### [Texto]
§

Sabor Club - Edição 32 (2019-09)

(Antfer) #1

DAS CAÇADAS DE COGUMELOS chanterelles
com o pai nos bosques suíços às rodas de samba
cariocas na histórica Pedra do Sal – momentos de
alegria separados por três décadas, receitas de toda
sorte passaram por baixo das pontes construídas
mundo afora por Elia Schramm, antes que o chef
de 36 anos, nascido em Genebra, se tornasse um
jovem monarca no reino gastronômico de Ipanema.
Mas o trono podemos esquecer, porque a vida
atual é um caminhar intenso pelas ruas do bairro,
vestindo o dólmã despojado que mandou fazer em
corte de camisa social, e atento aos movimentos
da engrenagem que serve 50 mil clientes por mês
em sete restaurantes de culinárias distintas, sendo


quatro situados no espaço de três quarteirões
do bairro.
São três horas da tarde e lá vem ele pela rua
Redentor, virando a esquina da Garcia D’Ávila para
adentrar o salão do francês L’Atelier Mimolette, após
provar o ragu da Pici Trattoria, ajustar o bernaise
de iogurte no grego Oia, e conferir no Posì Mozza
& Mare o preparo do Carbonara di Polpo: a versão
da receita famosa feita com espaguete negro e polvo
grelhado tornou-se um dos pratos mais comentados
no inverno na cidade.
“Trabalhei em estrelados na Europa, realizei
no Laguiole o sonho da estrela Michelin, e topei
um desafio que reflete a minha história de muitas


raízes, meu estilo intuitivo, o prazer de receber
pessoas, proporcionar alegria. Cozinhar para mim
sempre foi sobre isso”, afirma Elia.

§

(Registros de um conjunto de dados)
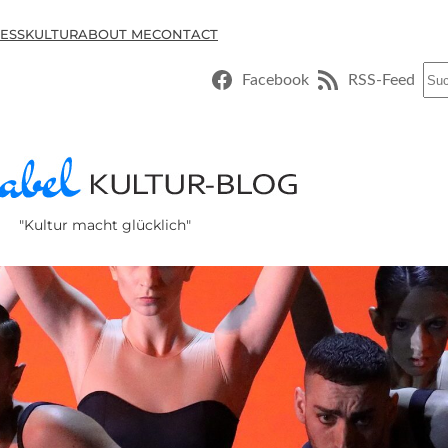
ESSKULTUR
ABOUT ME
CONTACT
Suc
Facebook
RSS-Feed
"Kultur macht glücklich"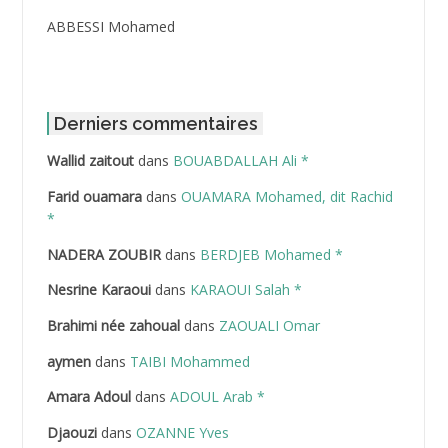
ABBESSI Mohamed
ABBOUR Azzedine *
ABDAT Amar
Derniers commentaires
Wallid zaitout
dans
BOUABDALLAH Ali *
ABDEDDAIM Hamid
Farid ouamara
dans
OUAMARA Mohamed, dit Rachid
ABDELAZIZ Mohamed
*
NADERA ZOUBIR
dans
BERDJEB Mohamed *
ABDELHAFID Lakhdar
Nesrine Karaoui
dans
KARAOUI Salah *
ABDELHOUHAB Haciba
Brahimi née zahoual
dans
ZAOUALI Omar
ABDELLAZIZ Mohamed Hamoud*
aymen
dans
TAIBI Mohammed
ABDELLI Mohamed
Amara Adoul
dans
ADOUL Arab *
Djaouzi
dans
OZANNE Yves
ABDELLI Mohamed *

§

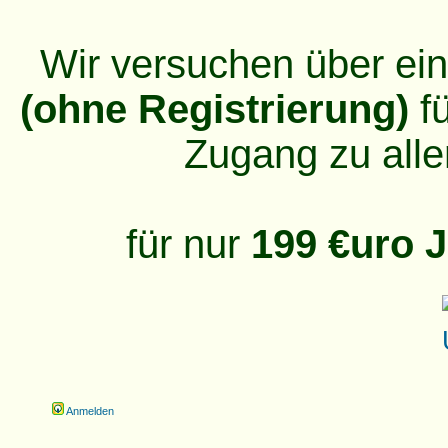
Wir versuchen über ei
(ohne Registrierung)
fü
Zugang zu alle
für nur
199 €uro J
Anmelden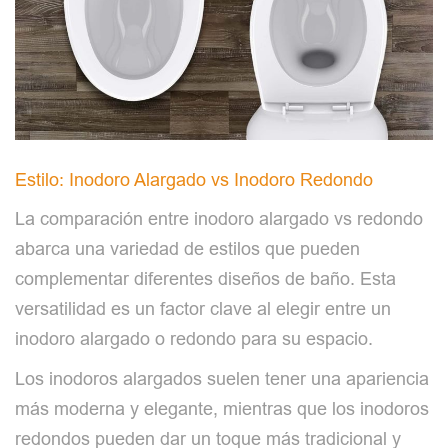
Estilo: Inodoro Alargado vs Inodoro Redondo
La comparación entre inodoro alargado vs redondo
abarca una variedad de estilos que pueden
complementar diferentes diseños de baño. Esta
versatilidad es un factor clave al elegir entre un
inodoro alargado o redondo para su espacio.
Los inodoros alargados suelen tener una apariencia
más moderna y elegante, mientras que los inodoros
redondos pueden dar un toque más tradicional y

§

### [Instruções]
Você pode editar a reportagem sobre Elia Schramm, de "Sabor Club - Edição" até "gastronômico de Ipanema.", inclusive, trocando "chef" por "cozinheiro"?

### [Resultado do exercício]
Sabor Club - Edição 32 (2019-09)

(Antfer) #1

DAS CAÇADAS DE COGUMELOS chanterelles
com o pai nos bosques suíços às rodas de samba
cariocas na histórica Pedra do Sal – momentos de
alegria separados por três décadas, receitas de toda
sorte passaram por baixo das pontes construídas
mundo afora por Elia Schramm, antes que o cozinheiro
de 36 anos, nascido em Genebra, se tornasse um
jovem monarca no reino gastronômico de Ipanema.